In his plea agreement signed June 13, Plasencia admitted he once injected Perry with ketamine while the actor was in the backseat of the car parked outside the aquarium in Long Beach. He also admitted he visited Perry’s house on Oct. 12, 2023, administered ketamine, and then watched as Perry’s “blood pressure spiked,” causing the actor to “freeze up.”

“Not withstanding victim M.P.’s reaction, defendant left additional vials of ketamine with defendant Iwamasa, knowing that defendant Iwamasa would inject the ketamine into victim M.P.,” the plea agreement stated.

Plasencia initially pleaded not guilty at his arraignment last year and was released on bond. Sangha, 42, was remanded into custody and is awaiting trial. Prosecutors argued last August that she was a flight risk due to her British citizenship and because she allegedly returned to selling ketamine after both Perry’s death and the death of another man in 2019 that purportedly was linked to ketamine she supplied.

Officials said Perry “became addicted” to intravenous ketamine while seeking treatment for depression and anxiety at a local clinic in fall 2023. They said Perry turned to the four suppliers charged in the case when the clinic refused to increase his dosage.

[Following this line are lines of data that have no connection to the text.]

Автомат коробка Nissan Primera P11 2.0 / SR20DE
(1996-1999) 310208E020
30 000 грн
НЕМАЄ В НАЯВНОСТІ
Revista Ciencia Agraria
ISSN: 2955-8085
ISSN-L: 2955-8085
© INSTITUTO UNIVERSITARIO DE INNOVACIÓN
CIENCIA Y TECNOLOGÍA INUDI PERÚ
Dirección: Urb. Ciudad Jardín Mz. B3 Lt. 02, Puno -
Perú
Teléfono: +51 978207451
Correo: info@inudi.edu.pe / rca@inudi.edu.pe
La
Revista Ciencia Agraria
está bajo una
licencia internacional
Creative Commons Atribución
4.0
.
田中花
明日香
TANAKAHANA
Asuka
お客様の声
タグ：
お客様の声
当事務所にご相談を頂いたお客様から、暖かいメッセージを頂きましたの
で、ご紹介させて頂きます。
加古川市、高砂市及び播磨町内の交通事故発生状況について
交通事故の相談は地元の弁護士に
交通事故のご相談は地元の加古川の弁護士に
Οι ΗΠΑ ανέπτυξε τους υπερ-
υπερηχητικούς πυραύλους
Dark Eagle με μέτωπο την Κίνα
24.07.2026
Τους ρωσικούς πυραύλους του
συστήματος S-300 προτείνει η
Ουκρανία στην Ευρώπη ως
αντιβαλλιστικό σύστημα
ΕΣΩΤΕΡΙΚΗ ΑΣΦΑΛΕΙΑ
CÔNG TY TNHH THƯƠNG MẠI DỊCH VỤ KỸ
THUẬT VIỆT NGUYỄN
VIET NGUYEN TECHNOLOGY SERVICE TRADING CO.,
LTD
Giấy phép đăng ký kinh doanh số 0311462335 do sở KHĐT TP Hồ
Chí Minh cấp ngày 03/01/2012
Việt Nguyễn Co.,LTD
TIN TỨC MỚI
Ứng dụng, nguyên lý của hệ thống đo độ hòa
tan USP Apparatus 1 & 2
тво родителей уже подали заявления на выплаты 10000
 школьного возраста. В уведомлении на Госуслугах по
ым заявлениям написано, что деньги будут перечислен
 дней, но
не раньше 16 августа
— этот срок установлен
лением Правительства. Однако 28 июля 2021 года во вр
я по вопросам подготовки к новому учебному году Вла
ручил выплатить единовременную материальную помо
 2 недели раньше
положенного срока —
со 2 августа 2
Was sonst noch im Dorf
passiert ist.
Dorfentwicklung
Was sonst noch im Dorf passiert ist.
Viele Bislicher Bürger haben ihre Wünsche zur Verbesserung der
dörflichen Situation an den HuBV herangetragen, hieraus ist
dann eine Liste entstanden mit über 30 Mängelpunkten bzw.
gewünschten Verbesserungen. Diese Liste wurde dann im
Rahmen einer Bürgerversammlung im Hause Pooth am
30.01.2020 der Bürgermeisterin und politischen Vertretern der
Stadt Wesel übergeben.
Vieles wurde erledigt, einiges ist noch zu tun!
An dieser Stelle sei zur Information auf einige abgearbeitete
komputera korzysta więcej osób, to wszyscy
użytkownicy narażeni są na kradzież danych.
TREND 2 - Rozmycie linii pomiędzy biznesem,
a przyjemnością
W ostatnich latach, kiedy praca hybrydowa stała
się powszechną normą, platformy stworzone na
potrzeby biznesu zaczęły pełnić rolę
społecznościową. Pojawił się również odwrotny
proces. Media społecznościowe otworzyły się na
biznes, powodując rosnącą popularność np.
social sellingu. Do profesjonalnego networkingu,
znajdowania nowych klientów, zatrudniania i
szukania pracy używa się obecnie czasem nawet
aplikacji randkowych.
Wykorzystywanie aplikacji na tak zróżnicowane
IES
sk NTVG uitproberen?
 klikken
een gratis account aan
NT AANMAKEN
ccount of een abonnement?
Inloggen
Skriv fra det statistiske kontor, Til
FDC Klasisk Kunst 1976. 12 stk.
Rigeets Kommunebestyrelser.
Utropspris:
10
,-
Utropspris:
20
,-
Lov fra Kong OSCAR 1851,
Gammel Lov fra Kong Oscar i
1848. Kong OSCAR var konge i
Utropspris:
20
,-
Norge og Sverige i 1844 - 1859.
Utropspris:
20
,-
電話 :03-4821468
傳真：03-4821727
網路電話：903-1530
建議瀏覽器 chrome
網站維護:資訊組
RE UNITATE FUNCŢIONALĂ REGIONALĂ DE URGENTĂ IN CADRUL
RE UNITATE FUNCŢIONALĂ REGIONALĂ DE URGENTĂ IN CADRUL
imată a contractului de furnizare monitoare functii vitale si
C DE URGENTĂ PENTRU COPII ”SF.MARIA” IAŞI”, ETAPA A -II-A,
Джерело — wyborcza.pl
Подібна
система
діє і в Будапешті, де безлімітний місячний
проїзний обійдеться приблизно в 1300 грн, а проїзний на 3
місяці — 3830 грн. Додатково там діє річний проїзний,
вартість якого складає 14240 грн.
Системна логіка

According to prosecutors, Plasencia and Chavez distributed about 20 vials of liquid ketamine to Perry in exchange for $55,000 cash during the last few weeks of the actor’s life. The doctors charged Perry $2,000 for a single vial that cost Chavez approximately $12, officials said.

“I wonder how much this moron will pay?…[Let’s] find out,” Plasencia allegedly texted Chavez on Sept. 30, 2023, according to the indictment. Later that day, Plasencia injected Perry with ketamine at the actor’s house and left vials behind for Iwamasa to administer to Perry even though the assistant had no medical training, the filing stated. After the meeting, Plasencia allegedly texted Chavez that the interaction was “like a bad movie.”

Chavez is due to be sentenced on Sept. 17. Fleming has his sentencing scheduled for Nov. 12, while Iwamasa has his sentencing set for Nov. 19.